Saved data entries
**********
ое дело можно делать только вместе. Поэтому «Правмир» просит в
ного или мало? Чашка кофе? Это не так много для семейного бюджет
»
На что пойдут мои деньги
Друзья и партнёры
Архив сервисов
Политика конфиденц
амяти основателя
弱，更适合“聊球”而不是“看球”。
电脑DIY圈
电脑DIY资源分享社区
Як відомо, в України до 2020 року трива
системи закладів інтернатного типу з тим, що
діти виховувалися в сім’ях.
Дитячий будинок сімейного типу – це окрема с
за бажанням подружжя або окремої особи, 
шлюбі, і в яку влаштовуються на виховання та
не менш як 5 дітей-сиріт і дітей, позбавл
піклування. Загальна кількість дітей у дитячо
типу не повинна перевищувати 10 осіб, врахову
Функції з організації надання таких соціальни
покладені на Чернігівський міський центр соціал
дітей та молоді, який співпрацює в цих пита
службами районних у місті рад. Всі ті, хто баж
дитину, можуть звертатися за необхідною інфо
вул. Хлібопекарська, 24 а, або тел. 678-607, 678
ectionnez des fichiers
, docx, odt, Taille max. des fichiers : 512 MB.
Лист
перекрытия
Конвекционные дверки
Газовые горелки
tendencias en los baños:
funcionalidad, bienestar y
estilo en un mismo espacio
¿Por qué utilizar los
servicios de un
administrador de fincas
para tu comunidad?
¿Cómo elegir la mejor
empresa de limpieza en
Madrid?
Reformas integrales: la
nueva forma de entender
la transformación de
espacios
**********
• [PROBLEM STATEMENT]: Identify all lines in the records above with the word "дітей".

• [OUTPUT FOR THIS EXERCISE]:
не менш як 5 дітей-сиріт і дітей, позбавл
піклування. Загальна кількість дітей у дитячо
дітей та молоді, який співпрацює в цих пита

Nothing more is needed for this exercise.